Who among us at one time or another has not woefully groaned and rolled over in one’s virginal lair attempting to bury one’s face and hopeless heart from the startling dawn in the goose down pillows, only to lament the forceful and unhappy recollection of the previous evening’s folly?
Pointedly this is not the domain solely of the reckless. Neither is it the forum of either the masses or the gentry. Neither will I suggest it is universal. There are admittedly some who are not profligate, who never speak a wounding word, some who do not smoke cigarettes or cigars or insist upon either fortified wine or double strength Cognac at the end of a nourishing meal to reward their own pitiful sense of accomplishment in this sometimes painful existence.
By and large people – at least those who I count among my personal friends – are more pernicious than pure and the inevitable corollary is the trouble to expiate the remorse at having been so.
The subject of regret is as plain and as unacknowledged as any other family secret. We feel the need to hide our shame from both ourselves and others. Acquiescence to failure is never a hot topic. There are few I know who can blissfully snap their fingers at the irresponsibility of such an event even though they may make every pretense to do so. Funnily enough the empowerment of this repentance is that it pushes one to recuperate any loss that one may have suffered. I have found that the succeeding necessity to recover one’s self or to compensate for the perceived inadequacies of prior performance outweighs the desire to sleep (or should I say to wallow unceasingly in the feather chrysalis).

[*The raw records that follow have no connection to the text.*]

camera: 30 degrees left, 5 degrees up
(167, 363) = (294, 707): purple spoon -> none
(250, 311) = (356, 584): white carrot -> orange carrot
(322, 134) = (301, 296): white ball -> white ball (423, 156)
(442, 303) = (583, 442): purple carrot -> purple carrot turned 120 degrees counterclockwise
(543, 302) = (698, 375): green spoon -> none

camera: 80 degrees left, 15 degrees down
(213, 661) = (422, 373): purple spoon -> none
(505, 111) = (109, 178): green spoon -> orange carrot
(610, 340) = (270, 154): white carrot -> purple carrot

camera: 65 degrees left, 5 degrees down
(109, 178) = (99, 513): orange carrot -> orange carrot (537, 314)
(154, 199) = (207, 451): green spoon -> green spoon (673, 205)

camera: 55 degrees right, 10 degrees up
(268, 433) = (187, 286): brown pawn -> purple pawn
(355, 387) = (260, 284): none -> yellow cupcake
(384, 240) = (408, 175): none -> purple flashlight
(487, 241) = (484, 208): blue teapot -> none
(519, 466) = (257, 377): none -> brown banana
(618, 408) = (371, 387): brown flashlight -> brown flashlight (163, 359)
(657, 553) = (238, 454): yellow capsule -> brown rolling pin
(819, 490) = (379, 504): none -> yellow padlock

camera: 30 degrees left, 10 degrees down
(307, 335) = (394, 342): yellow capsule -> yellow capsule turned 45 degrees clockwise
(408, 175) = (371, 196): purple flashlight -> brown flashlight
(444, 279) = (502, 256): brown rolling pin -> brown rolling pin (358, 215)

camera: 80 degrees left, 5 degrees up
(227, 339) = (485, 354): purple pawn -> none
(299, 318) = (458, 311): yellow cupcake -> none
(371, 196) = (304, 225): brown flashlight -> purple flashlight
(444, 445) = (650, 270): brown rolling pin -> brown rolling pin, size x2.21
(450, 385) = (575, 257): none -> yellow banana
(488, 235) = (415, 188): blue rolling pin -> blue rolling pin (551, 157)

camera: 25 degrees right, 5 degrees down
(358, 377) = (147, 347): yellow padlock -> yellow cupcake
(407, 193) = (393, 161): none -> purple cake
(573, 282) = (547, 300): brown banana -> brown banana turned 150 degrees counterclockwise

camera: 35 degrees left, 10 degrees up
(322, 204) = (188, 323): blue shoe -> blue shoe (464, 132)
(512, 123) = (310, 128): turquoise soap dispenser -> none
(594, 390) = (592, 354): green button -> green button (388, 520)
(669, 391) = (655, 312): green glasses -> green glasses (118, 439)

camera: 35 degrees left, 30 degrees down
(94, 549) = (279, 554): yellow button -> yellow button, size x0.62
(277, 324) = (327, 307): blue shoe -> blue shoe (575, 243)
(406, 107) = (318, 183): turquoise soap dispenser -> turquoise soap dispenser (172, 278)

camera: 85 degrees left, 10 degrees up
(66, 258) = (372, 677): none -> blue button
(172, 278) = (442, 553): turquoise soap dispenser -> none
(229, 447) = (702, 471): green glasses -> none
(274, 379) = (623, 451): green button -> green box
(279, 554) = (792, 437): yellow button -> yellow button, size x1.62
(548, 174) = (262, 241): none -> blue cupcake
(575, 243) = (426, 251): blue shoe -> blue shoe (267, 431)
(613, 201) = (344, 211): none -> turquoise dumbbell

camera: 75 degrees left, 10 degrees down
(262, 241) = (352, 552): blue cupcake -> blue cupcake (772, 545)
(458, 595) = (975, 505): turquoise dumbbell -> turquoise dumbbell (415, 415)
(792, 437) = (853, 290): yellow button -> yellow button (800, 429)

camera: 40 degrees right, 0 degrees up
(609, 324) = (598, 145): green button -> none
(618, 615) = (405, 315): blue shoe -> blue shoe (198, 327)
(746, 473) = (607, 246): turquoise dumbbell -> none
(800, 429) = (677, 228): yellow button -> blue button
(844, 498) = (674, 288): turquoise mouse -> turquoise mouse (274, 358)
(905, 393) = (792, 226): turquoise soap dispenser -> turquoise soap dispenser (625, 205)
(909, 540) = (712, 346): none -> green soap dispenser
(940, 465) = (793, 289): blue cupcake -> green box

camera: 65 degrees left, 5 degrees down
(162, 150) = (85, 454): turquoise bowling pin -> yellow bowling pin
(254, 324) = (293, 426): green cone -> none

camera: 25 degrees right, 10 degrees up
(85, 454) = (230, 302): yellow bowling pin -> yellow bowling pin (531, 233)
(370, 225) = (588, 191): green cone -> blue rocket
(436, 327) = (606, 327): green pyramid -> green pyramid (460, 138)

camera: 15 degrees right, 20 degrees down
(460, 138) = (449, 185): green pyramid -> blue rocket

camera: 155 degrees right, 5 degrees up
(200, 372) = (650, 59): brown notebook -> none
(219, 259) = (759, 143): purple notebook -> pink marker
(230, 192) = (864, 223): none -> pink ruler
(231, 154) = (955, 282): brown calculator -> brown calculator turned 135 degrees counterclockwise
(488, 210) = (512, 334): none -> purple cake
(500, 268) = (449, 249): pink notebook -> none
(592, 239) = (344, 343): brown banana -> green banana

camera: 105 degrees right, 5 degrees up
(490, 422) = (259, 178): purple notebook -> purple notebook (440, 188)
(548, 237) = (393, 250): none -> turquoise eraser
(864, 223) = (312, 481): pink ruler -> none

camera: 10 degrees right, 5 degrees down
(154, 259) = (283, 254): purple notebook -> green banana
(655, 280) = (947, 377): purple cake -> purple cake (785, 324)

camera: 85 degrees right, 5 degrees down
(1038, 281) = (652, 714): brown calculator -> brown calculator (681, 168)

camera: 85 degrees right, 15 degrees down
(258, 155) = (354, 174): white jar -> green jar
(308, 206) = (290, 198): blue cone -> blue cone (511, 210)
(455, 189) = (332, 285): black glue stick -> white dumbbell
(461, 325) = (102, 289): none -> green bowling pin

So persuasive is the conviction of one’s errors that it at last stimulates one to split from the comforter and to plant the wearied feet upon the hardwood to commence both the physical and metaphorical ablutions of another day.
As a matter of pure lucidity, guilt – as clever a device as it may be – does little to advance the progress of mankind. It is rather a tool of ascendancy in the hands of wheeler-dealers. But it observably accomplishes little to alter the past, as if anything can! As a provocation for improvement or remediation I can see no useful purpose in its absorption in any event as it merely shackles what might otherwise be unrestrained dedication to the improving task at hand.
The admission of mischief, the surrender to the current state of affairs does not import the conclusion that alteration of one`s life-style is without merit. There is clearly forever room for enhancement.
But the prejudice against the history of one`s life does not by definition allow for its amendment. It is after all no more than an early morning reflection, a matutinal retrospection.